[EXERCISE DETAILS]
Among the entries that follow, some lines contain the word "action". Show all of them.

[EXCERPTED DATA]
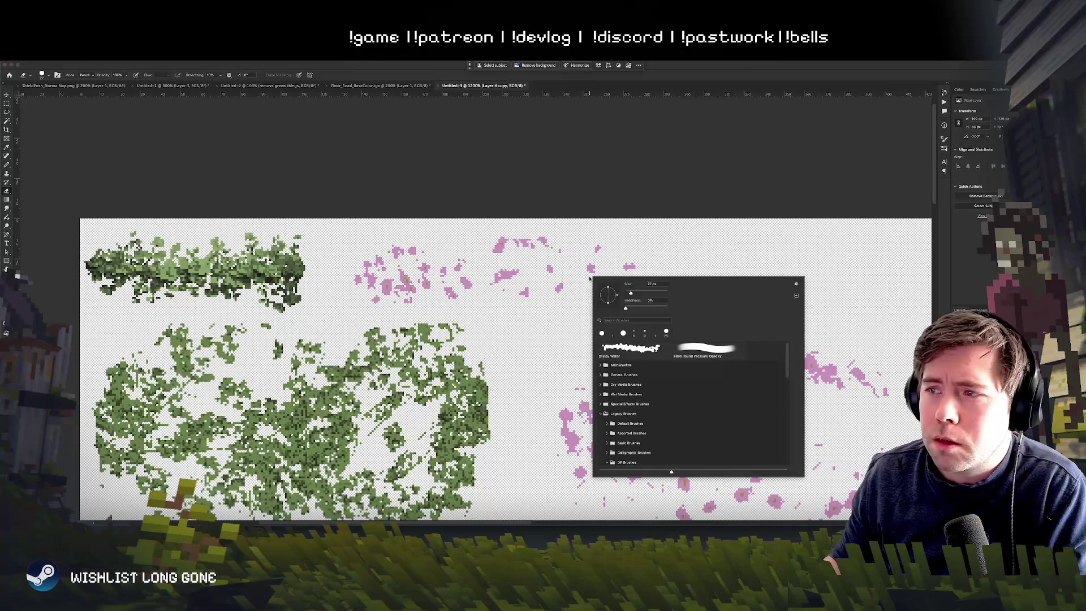
{"action": "left_click_drag", "start_coordinate": [631, 293], "coordinate": [628, 292]}
{"action": "left_click", "coordinate": [559, 245]}
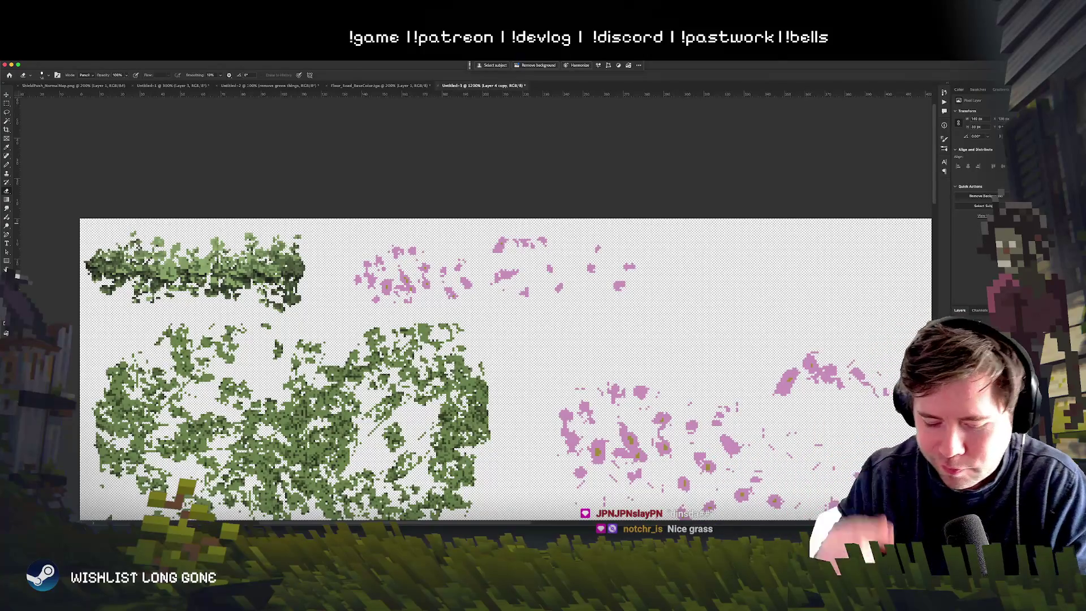
{"action": "key", "text": "super+minus"}
{"action": "key", "text": "super+minus"}
Make Layer 7 the working layer and fit the whole texture sheet in view
{"action": "key", "text": "super+plus"}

[RESPONSE]
{"action": "left_click_drag", "start_coordinate": [631, 293], "coordinate": [628, 292]}
{"action": "left_click", "coordinate": [559, 245]}
{"action": "key", "text": "super+minus"}
{"action": "key", "text": "super+minus"}
{"action": "key", "text": "super+plus"}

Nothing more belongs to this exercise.